The other option is to attempt to do a 3D-starmap of the region by assigning each star a "+/- # of parsecs" above/below the plane of the page (noted next to the star in the hex). You still might have multiple stars in a given hex, but they wouldn't necessarily be adjacent depending on their z-coordinate.
 
So I realized that we're doing different things, and we're both right.

My model fixes the numbers of stars within 100 pc by compressing the mean distance between stars.

Your model fixes the mean distance between stars by decreasing the number of stars within 100 pc. ...

Decreasing the number of stars? I divided the number of stars you reported by the volume calculated from the radius you reported to get a star-per-volume figure. How did I decrease the number of stars?

What you did was to take all the stars reported in that 3-dimensional volume and squish them into a flat 2-dimensional disk.
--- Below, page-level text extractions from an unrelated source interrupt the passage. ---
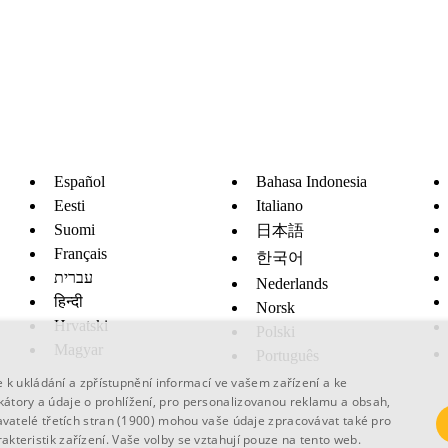
Español
Bahasa Indonesia
Eesti
Italiano
Suomi
日本語
Français
한국어
עברית
Nederlands
हिन्दी
Norsk
Hrvatski
Polski
Magyar
Português
k ukládání a zpřístupnění informací ve vašem zařízení a ke
ikátory a údaje o prohlížení, pro personalizovanou reklamu a obsah,
vatelé třetích stran (1900)
mohou vaše údaje zpracovávat také pro
rakteristik zařízení. Vaše volby se vztahují pouze na tento web.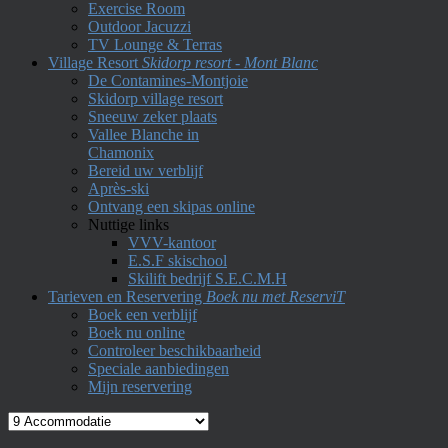
Exercise Room
Outdoor Jacuzzi
TV Lounge & Terras
Village Resort
Skidorp resort - Mont Blanc
De Contamines-Montjoie
Skidorp village resort
Sneeuw zeker plaats
Vallee Blanche in
Chamonix
Bereid uw verblijf
Après-ski
Ontvang een skipas online
Nuttige links
VVV-kantoor
E.S.F skischool
Skilift bedrijf S.E.C.M.H
Tarieven en Reservering
Boek nu met ReserviT
Boek een verblijf
Boek nu online
Controleer beschikbaarheid
Speciale aanbiedingen
Mijn reservering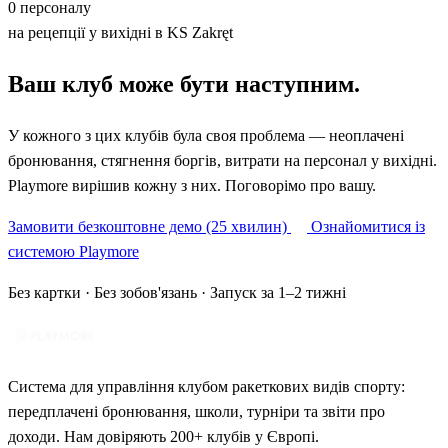
0 персоналу
на рецепції у вихідні в KS Zakręt
Ваш клуб може бути наступним.
У кожного з цих клубів була своя проблема — неоплачені
бронювання, стягнення боргів, витрати на персонал у вихідні.
Playmore вирішив кожну з них. Поговорімо про вашу.
Замовити безкоштовне демо (25 хвилин)
Ознайомитися із
системою Playmore
Без картки · Без зобов'язань · Запуск за 1–2 тижні
Система для управління клубом ракеткових видів спорту:
передплачені бронювання, школи, турніри та звіти про
доходи. Нам довіряють 200+ клубів у Європі.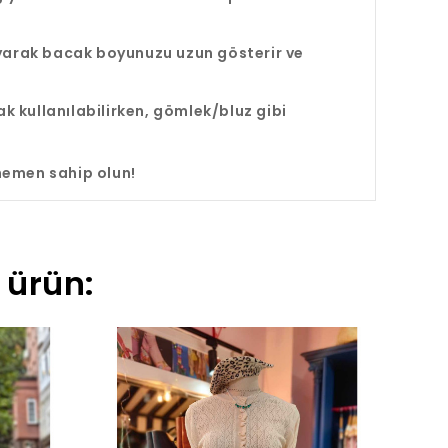
ayarak bacak boyunuzu uzun gösterir ve
k kullanılabilirken, gömlek/bluz gibi
hemen sahip olun!
 ürün: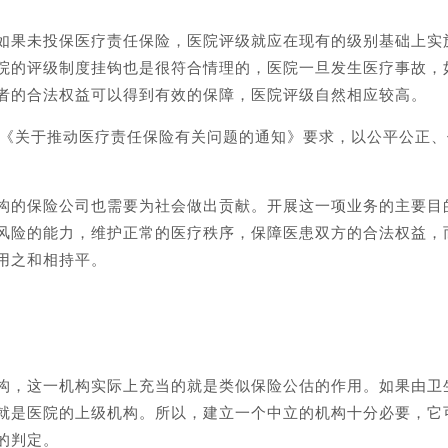
如果未投保医疗责任保险，医院评级就应在现有的级别基础上实
院的评级制度挂钩也是很符合情理的，医院一旦发生医疗事故，
者的合法权益可以得到有效的保障，医院评级自然相应较高。
监会《关于推动医疗责任保险有关问题的通知》要求，以公平公正
构的保险公司也需要为社会做出贡献。开展这一项业务的主要目
风险的能力，维护正常的医疗秩序，保障医患双方的合法权益，
用之和相持平。
构，这一机构实际上充当的就是类似保险公估的作用。如果由卫
就是医院的上级机构。所以，建立一个中立的机构十分必要，它
的判定。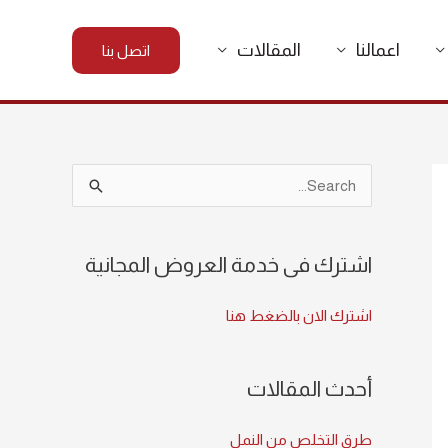
اعمالنا
المقالات
اتصل بنا
S
e
a
اشترك فى خدمة العروض المجانية
r
c
اشترك الان بالضغط هنا
h
f
أحدث المقالات
o
r
طرق التخلص من النمل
It's an interesting approach but, as you observe, it results in a massive and unrealistic increase in stellar density on the game map.
 
Decreasing the number of stars? I divided the number of stars you reported by the volume calculated from the radius you reported to get a star-per-volume figure. How did I decrease the number of stars?

What you did was to take all the stars reported in that 3-dimensional volume and squish them into a flat 2-dimensional disk. It's an interesting approach but, as you observe, it results in a massive and unrealistic increase in stellar density on the game map.

If you divide the number of stars I reported into a smaller volume than I reported, that reduces the number of stars. You're maintaining density (and therefore distance between stars) but reducing the overall number of stars reachable within 100 pc. That's one valid way to squash 3D into 2D, by prioritizing star distances over reachable systems.

I flipped things around. I wanted to prioritize the fact of 300,000 systems within 100 pc. To do that, you have to increase star density.

Any way you squash 3D into 2D will be, as you say, unrealistic. Do you want your stellar density to be unrealistic or do you want the number of reachable stars to be unrealistic?

Now, I totally get why star density / mean distance between stars was chosen over reachable stars, because it speaks to the technology used to reach them, which is what Traveller has focused on.
 
...Now, I totally get why star density / mean distance between stars was chosen over reachable stars, because it speaks to the technology used to reach them, which is what Traveller has focused on.

Yep. 300 thousand stars in a flat 100 parsec radius disk means the stars are around 1.2 light years apart. Accelerate at 1G for about a month, coast for about 12 years, decelerate for another month. Not exactly easy, but a lot easier than trying to hit the speeds or travel times needed for the Alpha Centauri sublight run.